Swap "Bareboat charter" for "Crewed charter" wherever it occurs in the lines below, changing nothing else, and leave the pictures out of your answer.

#### Dataset records ####

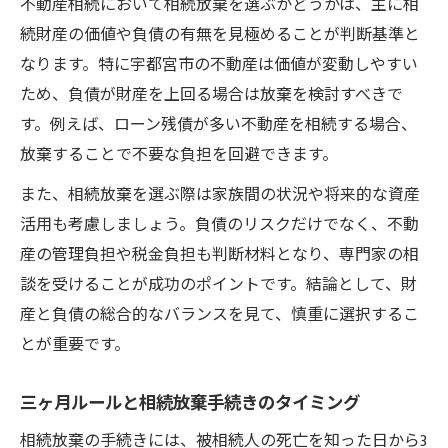
不動産相続において相続放棄を選ぶかどうかは、主に相
続財産の価値や負債の有無を見極めることが判断基準と
なります。特に宇都宮市の不動産は価値が変動しやすい
ため、負債が財産を上回る場合は放棄を検討すべきで
す。例えば、ローン残債が多い不動産を相続する場合、
放棄することで不要な負担を回避できます。
また、相続放棄を選ぶ際は家族間の状況や将来的な資産
活用も考慮しましょう。負債のリスクだけでなく、不動
産の管理負担や税金負担も判断材料となり、専門家の相
談を受けることが成功のポイントです。結論として、財
産と負債の総合的なバランスを見て、慎重に選択するこ
とが重要です。
三ヶ月ルールと相続放棄手続きのタイミング
相続放棄の手続きには、被相続人の死亡を知った日から3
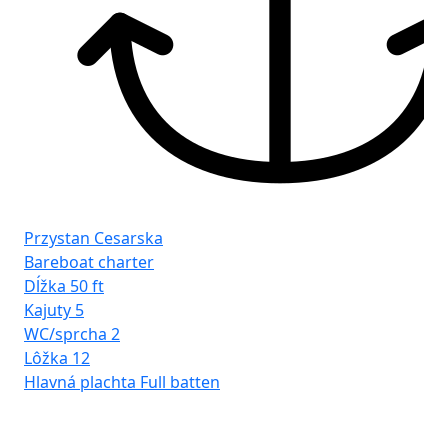
Przystan Cesarska
Bareboat charter
Dĺžka
50 ft
Kajuty
5
WC/sprcha
2
Lôžka
12
Hlavná plachta
Full batten
Pr
Ba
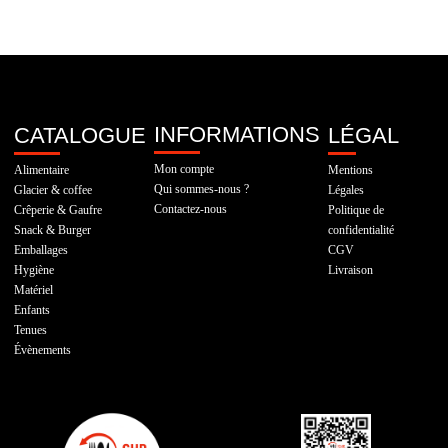
INFORMATIONS
CATALOGUE
LÉGAL
Mon compte
Alimentaire
Mentions
Qui sommes-nous ?
Glacier & coffee
Légales
Contactez-nous
Crêperie & Gaufre
Politique de
Snack & Burger
confidentialité
Emballages
CGV
Hygiène
Livraison
Matériel
Enfants
Tenues
Évènements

####

● **Answer to the problem**:
不動産相続において相続放棄を選ぶかどうかは、主に相
続財産の価値や負債の有無を見極めることが判断基準と
なります。特に宇都宮市の不動産は価値が変動しやすい
ため、負債が財産を上回る場合は放棄を検討すべきで
す。例えば、ローン残債が多い不動産を相続する場合、
放棄することで不要な負担を回避できます。
また、相続放棄を選ぶ際は家族間の状況や将来的な資産
活用も考慮しましょう。負債のリスクだけでなく、不動
産の管理負担や税金負担も判断材料となり、専門家の相
談を受けることが成功のポイントです。結論として、財
産と負債の総合的なバランスを見て、慎重に選択するこ
とが重要です。
三ヶ月ルールと相続放棄手続きのタイミング
相続放棄の手続きには、被相続人の死亡を知った日から3
Przystan Cesarska
Crewed charter
Dĺžka
50 ft
Kajuty
5
WC/sprcha
2
Lôžka
12
Hlavná plachta
Full batten
Pr
Ba
INFORMATIONS
CATALOGUE
LÉGAL
Mon compte
Alimentaire
Mentions
Qui sommes-nous ?
Glacier & coffee
Légales
Contactez-nous
Crêperie & Gaufre
Politique de
Snack & Burger
confidentialité
Emballages
CGV
Hygiène
Livraison
Matériel
Enfants
Tenues
Évènements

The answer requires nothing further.